O que faz um ser perturbado com os seus tormentos putrefatos, além de transbordar na literatura, versos suavementes desenhados, com sabor caótico do cemitério.
O mineiro de Ervália, Milton Rezende, sabe bem como conduzir o leitor para o mundo orgástico das sombras sobrenaturais, do ruído das tumbas, com a sagacidade de quem está imerso em solidão literária.
Anímica me fez refletir: como seria a minha visita ao meu próprio túmulo daqui há cinquenta anos?
Ou talvez como seria a visita de meu antepassado ao túmulo de uma figura onde ele jurou amor eterno, mas a perdeu para a tuberculose.

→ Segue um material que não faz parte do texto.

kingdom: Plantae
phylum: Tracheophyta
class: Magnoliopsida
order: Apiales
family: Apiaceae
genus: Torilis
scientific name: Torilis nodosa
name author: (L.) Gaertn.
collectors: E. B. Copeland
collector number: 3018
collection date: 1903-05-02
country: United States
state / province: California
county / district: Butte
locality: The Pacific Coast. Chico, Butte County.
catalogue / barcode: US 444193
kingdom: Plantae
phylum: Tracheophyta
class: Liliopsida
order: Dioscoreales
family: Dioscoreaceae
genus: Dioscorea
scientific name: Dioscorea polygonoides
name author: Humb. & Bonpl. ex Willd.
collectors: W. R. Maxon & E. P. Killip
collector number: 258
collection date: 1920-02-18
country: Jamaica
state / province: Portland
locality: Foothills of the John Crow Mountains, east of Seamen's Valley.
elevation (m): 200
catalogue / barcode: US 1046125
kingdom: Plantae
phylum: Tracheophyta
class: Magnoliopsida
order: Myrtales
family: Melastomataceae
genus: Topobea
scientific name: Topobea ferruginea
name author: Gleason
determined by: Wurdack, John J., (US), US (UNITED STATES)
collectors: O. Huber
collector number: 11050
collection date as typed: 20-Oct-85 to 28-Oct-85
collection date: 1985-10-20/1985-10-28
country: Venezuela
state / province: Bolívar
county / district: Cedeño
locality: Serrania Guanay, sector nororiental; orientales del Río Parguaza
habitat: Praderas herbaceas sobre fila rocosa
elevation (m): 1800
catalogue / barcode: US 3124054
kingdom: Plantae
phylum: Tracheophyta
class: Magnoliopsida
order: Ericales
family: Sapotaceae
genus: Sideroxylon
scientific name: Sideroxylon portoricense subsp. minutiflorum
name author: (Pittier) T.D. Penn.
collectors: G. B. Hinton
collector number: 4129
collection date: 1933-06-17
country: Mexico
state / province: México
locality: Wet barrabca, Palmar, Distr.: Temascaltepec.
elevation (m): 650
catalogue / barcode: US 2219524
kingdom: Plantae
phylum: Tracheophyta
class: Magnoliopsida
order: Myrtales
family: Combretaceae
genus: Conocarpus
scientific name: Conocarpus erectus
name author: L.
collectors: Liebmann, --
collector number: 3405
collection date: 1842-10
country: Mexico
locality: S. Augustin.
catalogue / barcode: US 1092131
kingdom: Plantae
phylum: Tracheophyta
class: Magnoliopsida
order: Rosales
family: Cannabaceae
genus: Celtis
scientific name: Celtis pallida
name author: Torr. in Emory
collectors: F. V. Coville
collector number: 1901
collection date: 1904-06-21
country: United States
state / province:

Vi e mergulhei nas milhões de possibilidades a cerca da cadavérica missão de seguir em frente, página por página.
Como transbordar sensações transmutaveis?
Como antever o próprio enterro?

Anímica nos traz serenamente a esse mundo que poderia ser considerado nefasto, mas que remete a uma leitura suave, fluída, assim como todo livro de Resende.
Ele transmuta condições eternas, com a cadavérica missão de segurar o leitor de poema a poema.
Até que chega as traduções de seus versos para o espanhol e o inglês, outro ponto mágico do livro.
Nos poemas sequenciais fica evidente a forma que o escritor brinca com temas por ele definido.
Tão fluido.
Tão visceral.
E o livro acaba com a sua já conhecida prosa poética, onde mergulha nos nuances de criação literária, para um escritor solitário, tão solitário como os seus adorados leitores.
Anímica é o segundo livro que leio de Milton Rezende. O primeiro foi A Casa improvisada, também da Penalux, casa onde ele já possui seis publicações.
Onde ficaria o meu espectro nesta altura? Sim, certamente fazendo uma vigilha na tumba do meu pai, onde amanhã os seus ossos serão exumados.